LINQ and selection rows from big database - c#

I have some database ang now it contains a table with about 100 rows. But in future it will have not 100 but 1 000 000+ rows and I have to be careful with my web application I'm developing now.
Problem is next: at web page I need to create paged list what will show records to user. And here is a sample of code that I plan to use
public IQueryable<MyTable> GetRows(int from, int to)
{
var queryRes = (from row in SomeDataContext.MyTable
order by row.id
select row).AsQueriable();
return queryRes.Take(to).Skip(from);
}
It is only sample of code. I did not run it.
But question is what will go on in this case?
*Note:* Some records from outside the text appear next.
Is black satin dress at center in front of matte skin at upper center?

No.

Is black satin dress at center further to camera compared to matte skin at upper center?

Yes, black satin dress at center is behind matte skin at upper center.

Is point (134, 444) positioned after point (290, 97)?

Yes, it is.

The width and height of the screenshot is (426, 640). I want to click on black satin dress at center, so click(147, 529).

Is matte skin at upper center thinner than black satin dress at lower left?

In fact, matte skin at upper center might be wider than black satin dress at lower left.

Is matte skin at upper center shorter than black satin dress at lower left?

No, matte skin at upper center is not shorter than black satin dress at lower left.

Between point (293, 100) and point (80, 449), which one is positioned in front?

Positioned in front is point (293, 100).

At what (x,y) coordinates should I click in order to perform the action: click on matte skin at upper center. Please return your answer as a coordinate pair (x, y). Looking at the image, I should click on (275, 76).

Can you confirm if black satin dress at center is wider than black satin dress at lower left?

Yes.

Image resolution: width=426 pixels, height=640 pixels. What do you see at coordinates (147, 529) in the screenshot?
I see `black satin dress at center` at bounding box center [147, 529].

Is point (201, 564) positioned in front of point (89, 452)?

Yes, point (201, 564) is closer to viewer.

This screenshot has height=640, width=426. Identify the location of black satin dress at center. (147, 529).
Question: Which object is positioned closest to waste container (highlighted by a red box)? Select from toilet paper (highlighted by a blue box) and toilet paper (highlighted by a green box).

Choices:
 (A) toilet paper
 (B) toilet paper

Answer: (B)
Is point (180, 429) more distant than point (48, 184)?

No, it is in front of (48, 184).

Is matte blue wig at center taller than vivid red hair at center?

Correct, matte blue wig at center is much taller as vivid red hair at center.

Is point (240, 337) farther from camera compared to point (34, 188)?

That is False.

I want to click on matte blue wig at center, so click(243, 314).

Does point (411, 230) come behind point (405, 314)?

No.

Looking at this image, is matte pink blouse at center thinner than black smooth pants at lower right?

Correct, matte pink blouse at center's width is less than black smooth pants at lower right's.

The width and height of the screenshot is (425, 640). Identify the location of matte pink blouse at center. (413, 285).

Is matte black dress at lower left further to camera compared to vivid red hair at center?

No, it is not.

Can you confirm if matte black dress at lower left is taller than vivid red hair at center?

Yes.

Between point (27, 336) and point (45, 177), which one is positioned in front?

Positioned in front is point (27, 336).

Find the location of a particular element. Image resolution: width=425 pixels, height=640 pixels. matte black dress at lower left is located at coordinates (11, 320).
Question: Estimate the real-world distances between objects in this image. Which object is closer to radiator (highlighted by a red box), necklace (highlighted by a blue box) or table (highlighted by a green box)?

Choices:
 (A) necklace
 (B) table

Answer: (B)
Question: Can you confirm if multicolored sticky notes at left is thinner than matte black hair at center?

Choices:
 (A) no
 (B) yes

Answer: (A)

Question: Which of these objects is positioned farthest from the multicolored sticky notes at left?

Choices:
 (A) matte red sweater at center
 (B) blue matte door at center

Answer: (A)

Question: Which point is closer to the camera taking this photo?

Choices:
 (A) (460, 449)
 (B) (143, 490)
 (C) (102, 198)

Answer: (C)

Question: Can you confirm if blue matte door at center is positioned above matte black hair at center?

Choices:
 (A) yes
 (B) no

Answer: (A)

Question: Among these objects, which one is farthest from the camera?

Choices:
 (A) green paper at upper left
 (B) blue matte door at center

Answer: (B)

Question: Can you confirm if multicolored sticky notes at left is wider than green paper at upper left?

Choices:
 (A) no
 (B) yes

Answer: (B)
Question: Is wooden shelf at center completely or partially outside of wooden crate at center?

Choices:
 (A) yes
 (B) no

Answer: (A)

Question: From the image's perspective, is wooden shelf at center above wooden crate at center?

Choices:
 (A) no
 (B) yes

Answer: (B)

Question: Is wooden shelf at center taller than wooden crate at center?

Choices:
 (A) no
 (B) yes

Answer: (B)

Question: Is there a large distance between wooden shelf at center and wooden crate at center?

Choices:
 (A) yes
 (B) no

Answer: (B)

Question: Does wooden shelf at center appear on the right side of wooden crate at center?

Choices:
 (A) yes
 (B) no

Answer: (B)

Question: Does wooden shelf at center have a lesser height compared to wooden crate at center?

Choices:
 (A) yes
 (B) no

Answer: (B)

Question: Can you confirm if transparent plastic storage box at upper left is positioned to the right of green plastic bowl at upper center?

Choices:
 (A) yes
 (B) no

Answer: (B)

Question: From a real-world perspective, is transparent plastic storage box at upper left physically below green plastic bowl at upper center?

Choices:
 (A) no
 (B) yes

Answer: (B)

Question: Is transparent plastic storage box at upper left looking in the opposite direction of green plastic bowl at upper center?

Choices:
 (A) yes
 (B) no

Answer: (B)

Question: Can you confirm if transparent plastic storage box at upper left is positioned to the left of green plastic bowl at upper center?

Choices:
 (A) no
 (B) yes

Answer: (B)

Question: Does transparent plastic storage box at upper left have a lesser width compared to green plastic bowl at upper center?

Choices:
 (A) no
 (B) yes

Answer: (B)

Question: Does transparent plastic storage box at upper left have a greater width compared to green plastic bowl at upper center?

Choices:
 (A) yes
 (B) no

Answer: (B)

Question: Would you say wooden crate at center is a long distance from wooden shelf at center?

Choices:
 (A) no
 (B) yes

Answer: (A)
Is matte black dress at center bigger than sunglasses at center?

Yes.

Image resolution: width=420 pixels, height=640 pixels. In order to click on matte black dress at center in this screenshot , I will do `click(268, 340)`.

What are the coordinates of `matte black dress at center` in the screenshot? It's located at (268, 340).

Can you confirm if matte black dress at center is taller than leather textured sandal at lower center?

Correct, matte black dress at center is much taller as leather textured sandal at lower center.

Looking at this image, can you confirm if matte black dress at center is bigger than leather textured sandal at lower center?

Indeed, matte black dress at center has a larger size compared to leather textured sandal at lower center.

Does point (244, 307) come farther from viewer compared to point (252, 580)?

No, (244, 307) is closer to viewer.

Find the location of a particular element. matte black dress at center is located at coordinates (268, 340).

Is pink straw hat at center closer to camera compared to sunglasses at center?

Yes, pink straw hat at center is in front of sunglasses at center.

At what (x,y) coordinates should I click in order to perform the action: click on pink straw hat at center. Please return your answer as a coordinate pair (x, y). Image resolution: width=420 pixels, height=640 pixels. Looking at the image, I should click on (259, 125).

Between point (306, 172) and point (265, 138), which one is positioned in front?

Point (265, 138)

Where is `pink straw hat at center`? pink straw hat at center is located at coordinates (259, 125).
I see tow scenarios
It will load all rows from database and at server side and records in range from 'from' to 'to' will be returned. Other will be ignored. In this case my application will have big troubles. Imagine load 1 000 000 rows from database every time. It will be disaster.
It will construct SQL request what will return only rows I need without loading others. That's exactly what I need.
I think that it will be 2 scenario but I'm not sure and can't check it. Am I correct?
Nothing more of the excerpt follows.